Ce que prévoit la loi, c’est tenir les fournisseurs de ces plates-formes pour responsables en cas de problème. L’un des éléments qui en relève, est le contrôle correct de l’âge. Cela signifie que les enfants ne peuvent pas simplement créer un compte sur les réseaux sociaux, et que les sites proposant du contenu pour adultes doivent garantir que les mineurs n’y ont pas accès.

Parallèlement, les parents ont le droit de demander des informations aux entreprises technologiques à propos des activités de leurs enfants sur les plates-formes.

Ces mêmes fournisseurs se doivent également de supprimer les contenus illégaux, allant de l’abus d’enfants à la violence sexuelle, l’automutilation, la maltraitance d’animaux, le terrorisme, mais aussi aux publications sur l’immigration clandestine. Les militants des droits de l’homme avaient ainsi critiqué l’année dernière le fait que le Royaume-Uni criminalise davantage l’aide aux réfugiés.

Provisoirement, pas encore de scannage des appareils

Un autre point sensible est le scannage du contenu sur l’appareil de l’utilisateur final pour détecter l’abus d’enfants ou le terrorisme. Ce faisant, il n’est pas nécessaire de contourner le cryptage, mais le citoyen donne dans ce cas au gouvernement un accès illimité à ses faits et gestes sur son PC ou téléphone.

Pour l’instant, ce scannage n’est pas inclus dans la législation, mais le gouvernement britannique a déjà admis en septembre que c’était principalement dû au fait que cela n’était pas encore techniquement possible.

L’article 122, également appelé ‘clause d’espionnage’ dans les médias britanniques, peut donc toujours être introduit dans la loi, si la technologie permettant d’espionner systématiquement les citoyens est disponible.

Pas de scannage non plus dans la loi européenne

La loi britannique sort juste avant que l’UE ne fasse de même avec une loi similaire. Ici aussi, un scannage cohérent de chaque appareil était envisagé pour détecter du contenu pédopornographique.
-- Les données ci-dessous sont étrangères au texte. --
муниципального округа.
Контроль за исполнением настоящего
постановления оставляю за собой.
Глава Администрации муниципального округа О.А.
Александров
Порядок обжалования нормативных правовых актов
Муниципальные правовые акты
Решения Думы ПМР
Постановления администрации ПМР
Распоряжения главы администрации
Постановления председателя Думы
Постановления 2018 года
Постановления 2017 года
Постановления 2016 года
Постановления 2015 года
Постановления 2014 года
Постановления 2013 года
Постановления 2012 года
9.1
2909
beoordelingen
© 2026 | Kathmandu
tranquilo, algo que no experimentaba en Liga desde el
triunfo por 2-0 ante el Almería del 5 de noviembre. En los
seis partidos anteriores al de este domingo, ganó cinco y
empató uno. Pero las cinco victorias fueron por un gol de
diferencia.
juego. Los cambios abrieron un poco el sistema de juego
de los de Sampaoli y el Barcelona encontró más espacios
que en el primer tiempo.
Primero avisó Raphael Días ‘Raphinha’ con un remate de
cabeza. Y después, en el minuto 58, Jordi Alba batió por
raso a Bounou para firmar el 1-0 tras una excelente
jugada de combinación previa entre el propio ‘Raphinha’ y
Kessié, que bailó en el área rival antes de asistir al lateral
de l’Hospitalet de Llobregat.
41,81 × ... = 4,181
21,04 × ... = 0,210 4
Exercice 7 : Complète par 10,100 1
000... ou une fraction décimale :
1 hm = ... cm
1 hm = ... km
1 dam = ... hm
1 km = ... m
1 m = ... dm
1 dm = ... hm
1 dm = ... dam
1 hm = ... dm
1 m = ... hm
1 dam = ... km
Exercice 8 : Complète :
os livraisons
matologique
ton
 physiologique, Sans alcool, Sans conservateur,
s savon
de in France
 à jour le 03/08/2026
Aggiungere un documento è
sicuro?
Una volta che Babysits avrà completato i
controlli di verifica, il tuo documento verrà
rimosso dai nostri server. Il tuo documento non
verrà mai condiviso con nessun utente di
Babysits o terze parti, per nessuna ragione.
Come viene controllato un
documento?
Mais suite aux nombreuses protestations de la part de scientifiques notamment, il y eut une prise de conscience qu’une telle mesure pourrait également avoir un impact négatif sur la sécurité en ligne et, en même temps, porter atteinte à la vie privée de citoyens innocents.
La Commission européenne a maintenant adapté sa proposition, en en supprimant le scannage, mais en accordant plus d’attention au contrôle de l’âge et au maintien de la confidentialité des comptes des mineurs.